I falsi tartufi italiani sono già arrivati ai consumatori: l’indagine è infatti nata da ispezioni di ristoranti e perquisizioni in aziende.

I militari hanno potuto sequestrare 300 chili di prodotto, in parte già confezionato e destinato al mercato brasiliano, posto i sigilli a due depositi clandestini di alimenti del valore complessivo di circa 700mila euro, ed elevando sanzioni amministrative per un totale di 13mila euro.

I Carabinieri hanno denunciato i titolari delle aziende coinvolte, per frode in commercio, vendita di prodotti alimentari non genuini e violazione della normativa quadro sui tartufi.

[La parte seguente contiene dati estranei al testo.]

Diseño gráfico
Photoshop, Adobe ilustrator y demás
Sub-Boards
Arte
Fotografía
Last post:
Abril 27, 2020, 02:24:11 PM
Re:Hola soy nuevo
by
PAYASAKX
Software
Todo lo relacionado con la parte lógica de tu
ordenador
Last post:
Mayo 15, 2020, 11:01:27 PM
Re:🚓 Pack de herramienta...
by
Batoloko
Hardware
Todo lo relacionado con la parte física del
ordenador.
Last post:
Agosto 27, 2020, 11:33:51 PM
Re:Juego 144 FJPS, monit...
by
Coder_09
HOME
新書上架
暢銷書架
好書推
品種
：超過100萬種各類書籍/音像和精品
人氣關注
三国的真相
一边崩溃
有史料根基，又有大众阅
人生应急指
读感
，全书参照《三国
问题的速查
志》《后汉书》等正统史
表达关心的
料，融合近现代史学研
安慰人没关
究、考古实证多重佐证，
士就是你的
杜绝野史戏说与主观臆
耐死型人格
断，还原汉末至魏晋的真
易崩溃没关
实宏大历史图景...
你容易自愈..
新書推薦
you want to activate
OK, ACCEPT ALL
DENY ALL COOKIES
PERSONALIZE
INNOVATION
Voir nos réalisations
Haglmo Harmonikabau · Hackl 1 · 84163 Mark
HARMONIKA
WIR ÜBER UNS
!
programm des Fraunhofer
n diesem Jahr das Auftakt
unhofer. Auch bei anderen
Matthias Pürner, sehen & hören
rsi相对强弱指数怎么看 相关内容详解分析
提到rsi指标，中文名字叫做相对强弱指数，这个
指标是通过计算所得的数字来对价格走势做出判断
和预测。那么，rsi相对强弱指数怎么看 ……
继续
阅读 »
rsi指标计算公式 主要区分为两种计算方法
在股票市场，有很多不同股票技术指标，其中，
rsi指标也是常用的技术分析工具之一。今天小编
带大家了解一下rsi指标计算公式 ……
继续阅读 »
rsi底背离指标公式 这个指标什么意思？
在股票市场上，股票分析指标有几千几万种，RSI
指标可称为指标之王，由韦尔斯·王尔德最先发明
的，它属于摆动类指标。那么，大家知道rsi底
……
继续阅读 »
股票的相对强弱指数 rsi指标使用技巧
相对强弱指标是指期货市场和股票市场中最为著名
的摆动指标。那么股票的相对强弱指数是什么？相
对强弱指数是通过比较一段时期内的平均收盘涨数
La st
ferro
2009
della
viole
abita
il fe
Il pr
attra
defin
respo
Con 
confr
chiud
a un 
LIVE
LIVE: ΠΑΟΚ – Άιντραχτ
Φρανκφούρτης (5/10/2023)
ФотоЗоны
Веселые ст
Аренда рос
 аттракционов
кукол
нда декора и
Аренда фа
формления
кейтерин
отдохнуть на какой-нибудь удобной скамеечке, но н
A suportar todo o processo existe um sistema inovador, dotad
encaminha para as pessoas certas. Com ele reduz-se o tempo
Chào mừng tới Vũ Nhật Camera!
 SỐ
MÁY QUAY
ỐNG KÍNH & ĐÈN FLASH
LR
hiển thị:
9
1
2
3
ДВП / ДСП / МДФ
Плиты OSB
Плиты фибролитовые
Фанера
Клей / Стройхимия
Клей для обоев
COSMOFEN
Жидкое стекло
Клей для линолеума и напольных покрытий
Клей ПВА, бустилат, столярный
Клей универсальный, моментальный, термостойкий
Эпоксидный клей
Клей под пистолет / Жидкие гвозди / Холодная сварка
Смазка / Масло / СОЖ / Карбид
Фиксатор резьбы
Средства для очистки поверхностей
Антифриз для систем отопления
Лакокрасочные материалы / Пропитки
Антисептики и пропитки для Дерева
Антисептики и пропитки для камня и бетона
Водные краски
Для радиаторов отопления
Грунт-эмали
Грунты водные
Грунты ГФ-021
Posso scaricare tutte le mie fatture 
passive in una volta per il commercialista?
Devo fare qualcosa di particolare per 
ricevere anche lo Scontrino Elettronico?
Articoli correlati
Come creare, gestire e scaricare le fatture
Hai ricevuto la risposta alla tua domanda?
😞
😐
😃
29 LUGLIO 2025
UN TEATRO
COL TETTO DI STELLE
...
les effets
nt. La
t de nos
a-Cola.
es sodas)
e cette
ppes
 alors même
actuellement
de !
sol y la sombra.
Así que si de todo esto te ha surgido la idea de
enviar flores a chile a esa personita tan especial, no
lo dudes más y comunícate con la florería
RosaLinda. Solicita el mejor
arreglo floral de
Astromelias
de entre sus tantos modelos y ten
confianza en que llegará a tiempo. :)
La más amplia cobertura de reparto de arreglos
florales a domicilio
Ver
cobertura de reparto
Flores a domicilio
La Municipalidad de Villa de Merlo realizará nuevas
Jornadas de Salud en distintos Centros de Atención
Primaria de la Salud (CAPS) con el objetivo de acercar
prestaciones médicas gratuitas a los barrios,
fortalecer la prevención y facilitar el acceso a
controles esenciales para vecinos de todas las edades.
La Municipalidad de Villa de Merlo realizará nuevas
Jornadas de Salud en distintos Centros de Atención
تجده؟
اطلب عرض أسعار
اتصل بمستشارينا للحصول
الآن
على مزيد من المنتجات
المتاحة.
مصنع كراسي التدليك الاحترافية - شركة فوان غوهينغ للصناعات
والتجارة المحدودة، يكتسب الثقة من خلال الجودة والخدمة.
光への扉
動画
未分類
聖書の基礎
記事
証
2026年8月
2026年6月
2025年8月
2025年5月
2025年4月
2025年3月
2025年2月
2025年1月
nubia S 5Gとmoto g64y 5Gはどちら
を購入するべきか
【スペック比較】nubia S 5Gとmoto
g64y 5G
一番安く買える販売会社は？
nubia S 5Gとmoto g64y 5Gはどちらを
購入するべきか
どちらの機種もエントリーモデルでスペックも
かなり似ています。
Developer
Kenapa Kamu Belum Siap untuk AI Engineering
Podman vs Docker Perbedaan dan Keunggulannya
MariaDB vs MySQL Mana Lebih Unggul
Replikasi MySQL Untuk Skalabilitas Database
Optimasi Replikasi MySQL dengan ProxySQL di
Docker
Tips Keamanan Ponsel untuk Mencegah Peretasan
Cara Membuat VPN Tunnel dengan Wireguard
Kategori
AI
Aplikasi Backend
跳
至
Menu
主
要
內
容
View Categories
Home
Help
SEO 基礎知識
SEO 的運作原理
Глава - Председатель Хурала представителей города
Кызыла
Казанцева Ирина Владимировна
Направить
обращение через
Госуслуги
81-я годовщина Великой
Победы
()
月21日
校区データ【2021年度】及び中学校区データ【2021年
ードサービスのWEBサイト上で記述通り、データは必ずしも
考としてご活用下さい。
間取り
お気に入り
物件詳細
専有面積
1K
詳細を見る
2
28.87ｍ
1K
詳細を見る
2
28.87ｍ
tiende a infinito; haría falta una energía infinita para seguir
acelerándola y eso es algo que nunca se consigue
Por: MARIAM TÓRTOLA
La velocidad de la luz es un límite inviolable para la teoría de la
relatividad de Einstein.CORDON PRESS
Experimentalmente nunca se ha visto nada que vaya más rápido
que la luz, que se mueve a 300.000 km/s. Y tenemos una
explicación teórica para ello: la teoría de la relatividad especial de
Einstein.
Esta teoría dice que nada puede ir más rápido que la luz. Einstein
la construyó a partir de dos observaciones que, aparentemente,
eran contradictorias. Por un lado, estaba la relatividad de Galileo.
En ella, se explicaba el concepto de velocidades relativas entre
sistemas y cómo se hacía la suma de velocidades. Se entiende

Aldilà del caso singolo, l’episodio preoccupa in quanto testimonia l’ennesimo successo della contraffazione alimentare.

Fino a poco tempo fa, il tartufo veniva ritenuto immune da falsi e tarocchi per la complessità e la varietà dei suoi aromi e sapori. La vicenda del tartufo d’Africa smentisce tale presunta difesa, nonostante i falsari dimostrino ancora dei limiti. Incapaci di imitare efficacemente il Tartufo bianco d’Alba, essi sono costretti a ripiegare su varietà come il Bianco
d’Alba, di valore ma più modesto.

E’ però una consolazione modesta. In base ai rilievi di Coldiretti, nel 2012 le esportazioni di tartufo sono aumentate, capaci di toccare nei primi tre mesi quota 4200 chili contro i 2200 dell’intero 2011. Nonostante l’import sia operazioni lecita, il sospetto di trovarsi di fronte a merce pronta ad essere mascherata da prodotto nostrano è sempre più forte.

Il tartufo italiano è uno dei fiori all’occhiello della produzione nazionale, capace di convincere esperti ed addetti ai lavori internazionali, generando un giro d’affari di 400 milioni di euro. Ora, anche questo paradiso (di qualità e valore) sembra perduto??? no di certo!!!